Soy capaz de hacer cosas muy heterodoxas cuando lo considero necesario para un paciente. Una mujer que al principio del tratamiento estaba muy ansiosa porque me iba a ausentar varias semanas, me pidió que la acompañara a dar un paseo hasta un lugar que ella pudiera ver desde su piso, para así mantener el contacto conmigo mientras yo no estuviera. En ese momento no lo interpreté de ningún modo, pero accedí, consciente de los problemas que podía crearnos más tarde. Al parecer, debido a la naturalidad de mi consentimiento, este hecho constituyó un paso decisivo en su desarrollo interno.
Me he preguntado muchas veces cómo hacerlo con pacientes cancerosos. Recuerdo en particular a un paciente al que acompañé hasta su muerte, a los treinta y cinco años, y en el que el inconsciente no advirtió la enfermedad. Tuvo muchos cambios de personalidad a lo largo del trabajo y pudo vivir para disfrutar de la vìda que le quedaba. Aquí me di cuenta de lo que significa dejar que el inconsciente lleve el proceso. A otro hombre que acudió a mí angustiado, tras una operación de cáncer (había estado en tratamiento conmigo unos diez años antes de la operación), le pareció que después de unas sesiones tenía la fuerza suficiente para vivir los años que le quedaban sin ayuda. Pensé que esa independencia, a pesar de su enfermedad, era importante para él y le apoyé en su deseo de interrumpir el tratamiento.

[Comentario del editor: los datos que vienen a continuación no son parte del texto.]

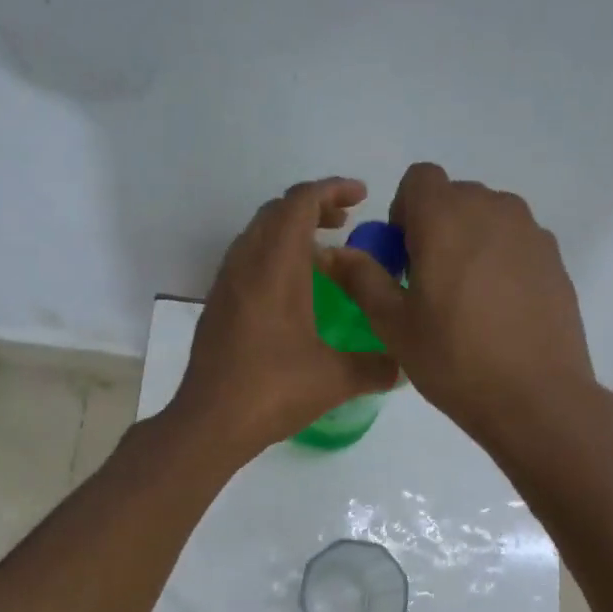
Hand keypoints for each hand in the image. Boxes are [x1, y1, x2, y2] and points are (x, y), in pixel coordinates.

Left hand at [171, 178, 399, 459]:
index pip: (299, 203)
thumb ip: (375, 367)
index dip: (331, 189)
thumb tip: (402, 366)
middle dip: (314, 207)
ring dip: (291, 231)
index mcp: (275, 268)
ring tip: (324, 254)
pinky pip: (247, 259)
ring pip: (258, 234)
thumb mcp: (335, 380)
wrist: (209, 422)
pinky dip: (273, 255)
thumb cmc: (272, 391)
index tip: (362, 196)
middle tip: (347, 223)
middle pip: (276, 211)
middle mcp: (246, 265)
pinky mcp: (218, 305)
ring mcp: (226, 284)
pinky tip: (294, 290)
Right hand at [320, 163, 597, 446]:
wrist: (534, 396)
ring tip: (465, 298)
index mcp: (446, 216)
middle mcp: (492, 208)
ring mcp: (529, 231)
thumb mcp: (393, 322)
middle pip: (454, 196)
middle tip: (428, 283)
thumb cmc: (452, 357)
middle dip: (435, 227)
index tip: (402, 256)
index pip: (419, 178)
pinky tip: (498, 310)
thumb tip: (331, 252)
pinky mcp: (554, 257)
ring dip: (468, 241)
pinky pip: (515, 242)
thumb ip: (361, 277)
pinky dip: (499, 259)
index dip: (404, 210)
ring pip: (487, 217)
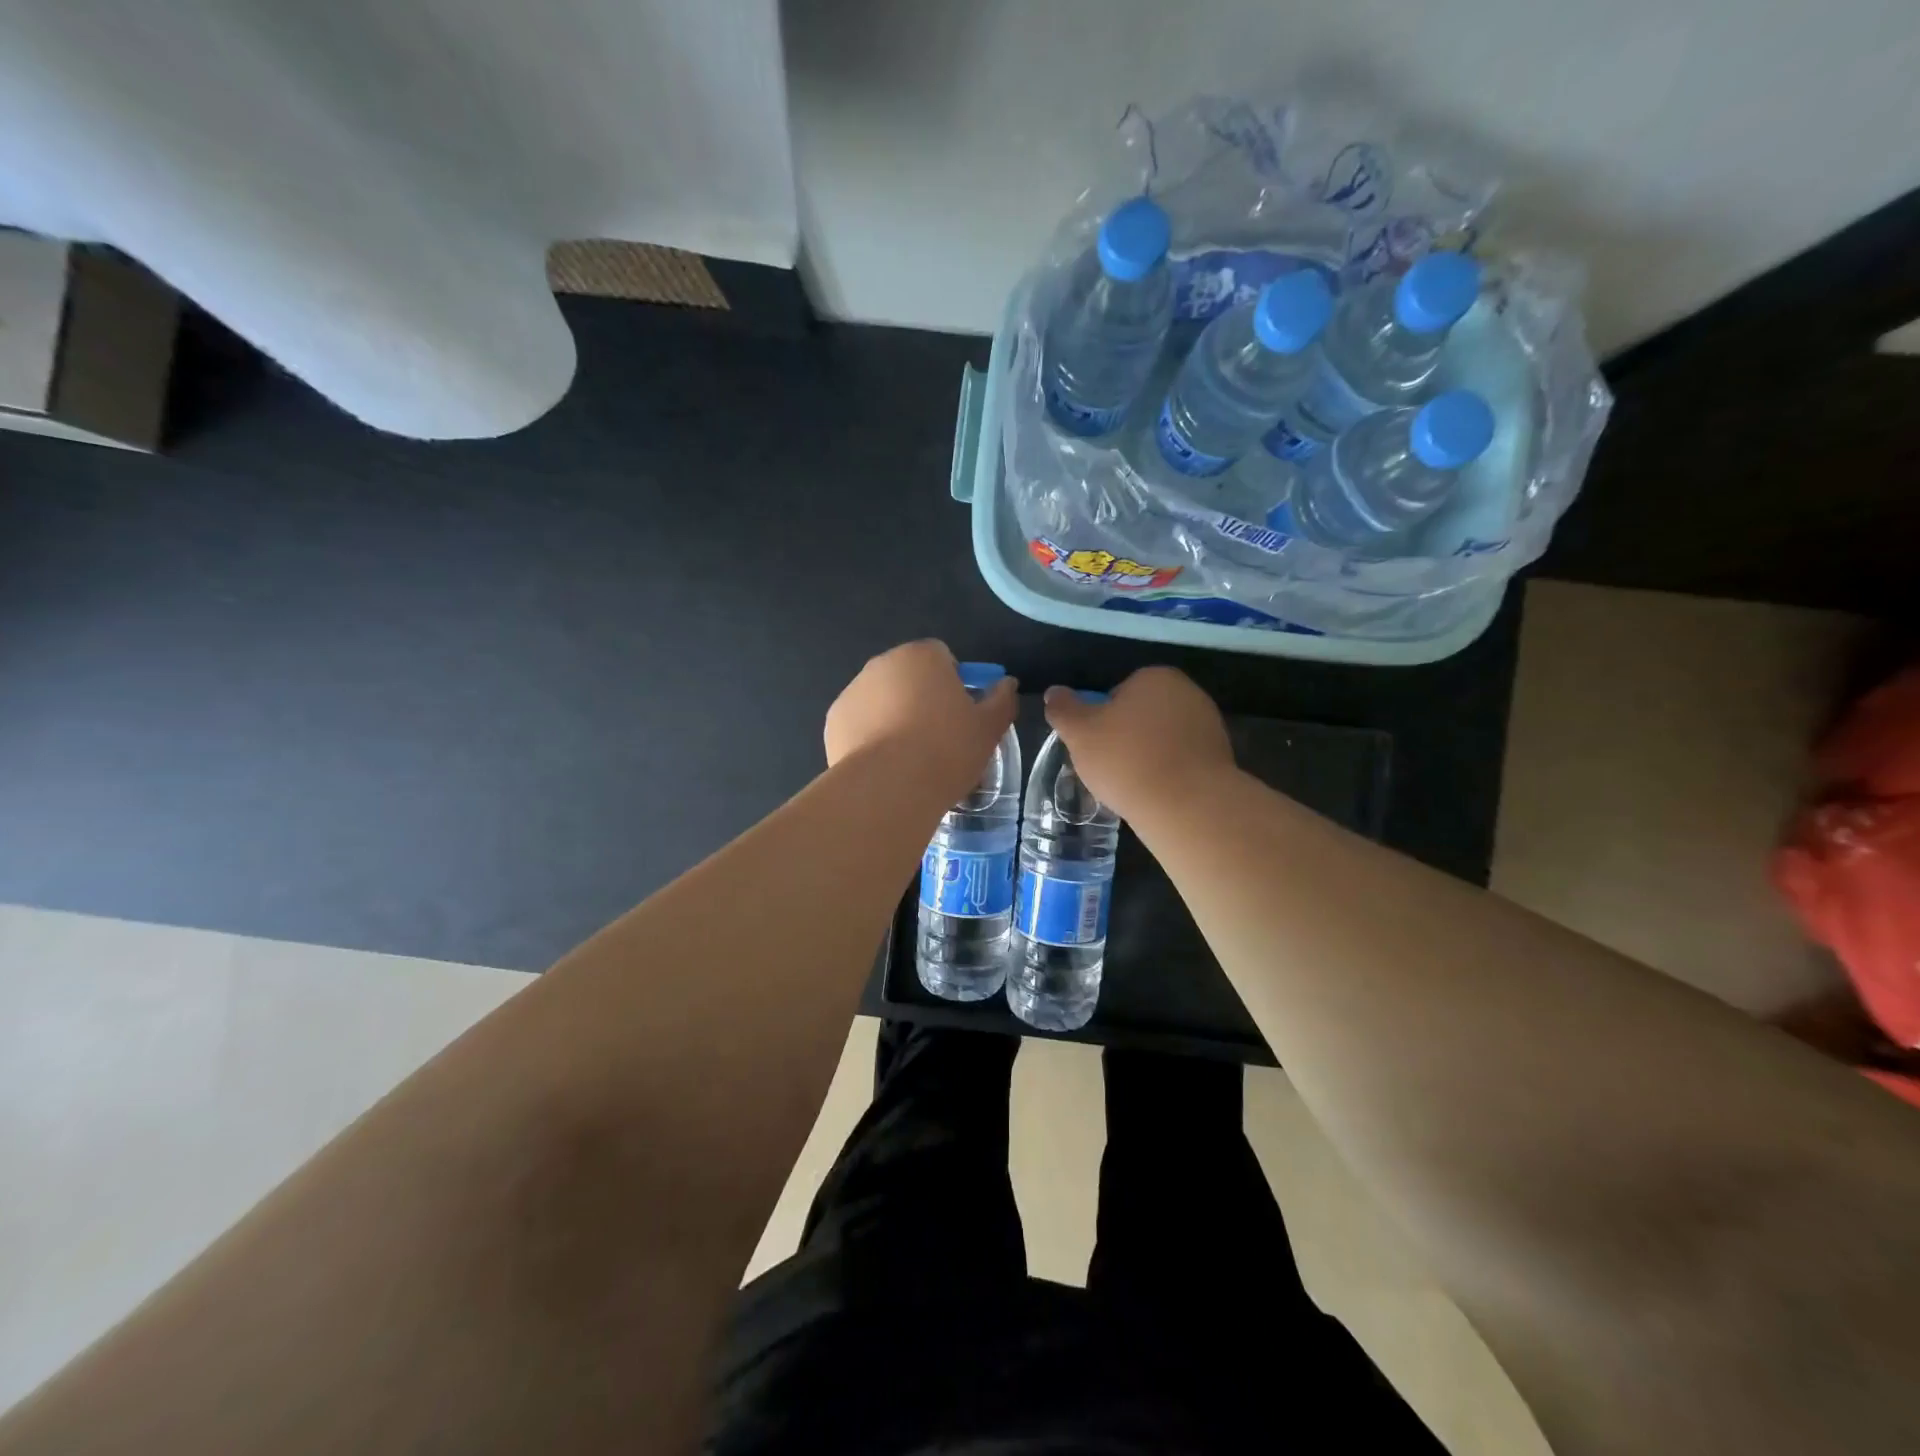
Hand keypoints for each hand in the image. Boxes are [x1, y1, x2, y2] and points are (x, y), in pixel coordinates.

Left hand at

Pedí a un paciente de hace unos veinte años que escribiera unas líneas para este trabajo. Esta es su respuesta:
Cómo lo hizo, la opinión subjetiva de su paciente: siempre me dio el espacio necesario para experimentar dentro del análisis el material procedente de los dibujos, de los sueños, de la imaginación activa y de los momentos importantes. De hecho, al ser un intelectual con unas funciones afectivas muy débiles, nunca me animó a entender, sino que siempre me instaba a sentir. Tratar con lo material era como sentir lo material en las entrañas y darle realidad, una existencia concreta en mí mismo. Así aprendí a sentir y a aceptar mis sentimientos.
Otro paciente ya había mencionado la sensación de tener espacio en el análisis y luego señaló que el cambio de su personalidad se produjo con suavidad, sin presión alguna. Estas reacciones confirman lo que dije antes, esto es, que es preferible no tener ideas preconcebidas y dejar que los cambios se den de forma gradual. Intento dar espacio al desarrollo psíquico.
Un punto importante de la pregunta «¿Cómo analizas?» es la cuestión adicional «¿Cómo te analizas a ti mismo?». En otras palabras, para hacerlo tengo que trabajar conmigo mismo. Casi siempre lo hago yo, aunque también comparto un sueño, una meditación, una imaginación activa o un problema con un colega. Para mí, hacer terapia es más un arte y un deber humano que una ciencia o una teoría.